As was his right, Earl went in first. The treasure almost completely filled back half the cave. Lucas estimated the space was around four-hundred square feet. Tons of gold and silver coins, statues, jewelry, and trinkets made up the treasure.
• • •
Later, they celebrated with Earl’s wife at the restaurant above the marina. They watched a dramatic sunset go down over the A.C.E. River Basin through the windows of the eatery. A few dolphins played in the waters beside the docks of the marina while a dozen seagulls floated by overhead. Families going out for an evening stroll in the waters of Edisto floated by.
Lucas sipped a beer with his arm around Lynn gazing at the grand vista. His shoulder was already feeling better. He had discarded the shoulder sling in Lynn’s car on the way here. He thought back to the half sun Blackbeard had drawn on his map indicating a sunset and laughed.
“What is it?” Lynn asked.
Lucas tilted the bottle at the sunset. “That,” he said. “Just consider all the tales of Blackbeard and how he was supposed to be this big, bad pirate who brought terror to the New World during his time.”
“What about it?” Darwin asked.
“I was just thinking,” Lucas said, “that it’s humanizing to think that a salty, vicious and violent pirate who became famous for his fearsome persona could still take the time to appreciate something as beautiful as that sunset.”
Everyone agreed.
They celebrated well into the night.
EPILOGUE
Riddick would never walk without a cane again. The kick from Darwin saw to that. Riddick may never see the outside of a jail again either.
Because he fired his guns, the police charged him with attempted murder. After speaking with Darwin, Lucas and some of the other townspeople of Bath, they discovered his many transgressions. The entire town li
ved in fear of him. No more. The police investigators attained a warrant from a local judge and searched his home. In it, they found evidence tying Riddick to several missing persons cases, including correspondence and valuables previously belonging to those who had disappeared.
When they went back and seized Riddick’s yacht at the Harbour Town Marina, they discovered that he stole it a year earlier from an elderly couple in Key West.
Blackbeard the pirate created a façade to make people believe he was something more than he truly was.
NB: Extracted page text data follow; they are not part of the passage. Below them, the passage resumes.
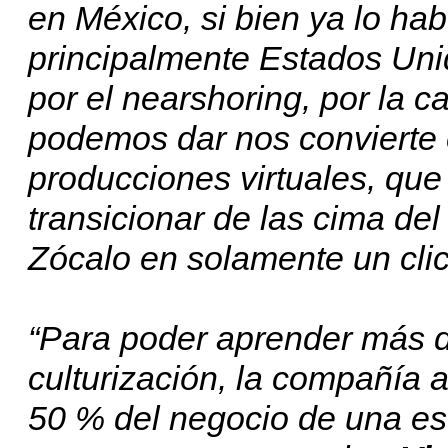
en México, si bien ya lo ha
principalmente Estados Uni
por el nearshoring, por la c
podemos dar nos convierte 
producciones virtuales, qu
transicionar de las cima del
Zócalo en solamente un clic
“Para poder aprender más d
culturización, la compañía 
50 % del negocio de una es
Riddick impersonated the pirate in more ways than one. Riddick apparently didn’t have as much money as he let on he did. The board of directors of the shipping company found out long ago that Riddick spent money with reckless abandon and placed a limit on how much he could spend. He resorted to theft and piracy to get the rest of what he wanted.
That greed was now going to send him to prison for the rest of his life.
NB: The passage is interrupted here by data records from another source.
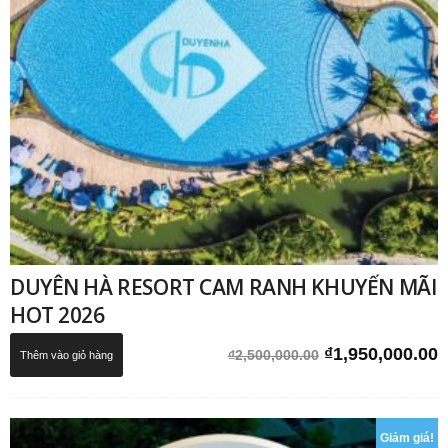
DUYÊN HÀ RESORT CAM RANH KHUYẾN MÃI
HOT 2026
Giá
G
₫
1,950,000.00
₫
2,500,000.00
Thêm vào giỏ hàng
gốc
h
là:
t
₫2,500,000.00.
l
Giảm giá!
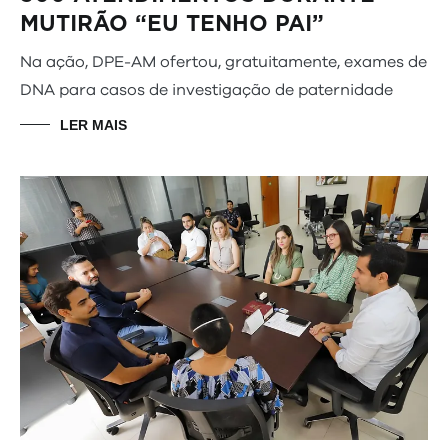
MUTIRÃO “EU TENHO PAI”
Na ação, DPE-AM ofertou, gratuitamente, exames de
DNA para casos de investigação de paternidade
LER MAIS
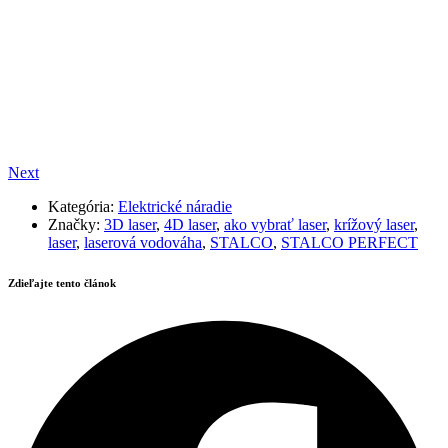
Next
Kategória:
Elektrické náradie
Značky:
3D laser
,
4D laser
,
ako vybrať laser
,
krížový laser
,
laser
,
laserová vodováha
,
STALCO
,
STALCO PERFECT
Zdieľajte tento článok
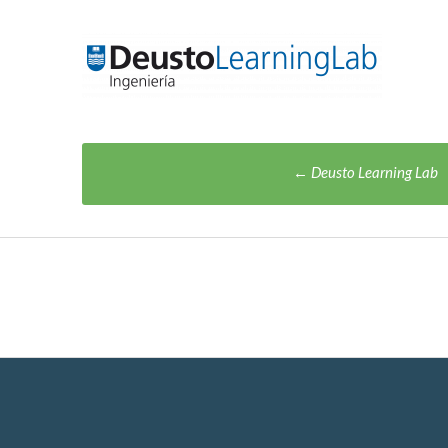
Post
←
Deusto Learning Lab
navigation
The day after they found Blackbeard’s treasure, Darwin and Earl Grimball arranged for how to deal with it. They called an appraiser to come down from Charleston to estimate the value of the treasure. The man was astonished at what they had found. After looking through a few of the shoebox-sized chests and studying their contents, he placed a conservative estimate of one hundred million dollars on the treasure’s value. Possibly much more depending on what they found as they sorted through the chests.
Grimball wanted to keep most of it for himself. He wanted to retire and set up his family to lead comfortable lives for generations to come. He donated a portion to the South Carolina Maritime Museum in Georgetown near Charleston with the provision that Darwin lead the research.
As for the three who led him to the find, Earl Grimball let them choose one sealed treasure chest apiece. They couldn’t look at the contents beforehand. He told them to imagine they were opening a box of Cracker Jacks. They didn’t know what surprises might be in store. They figured each chest was worth at least a million.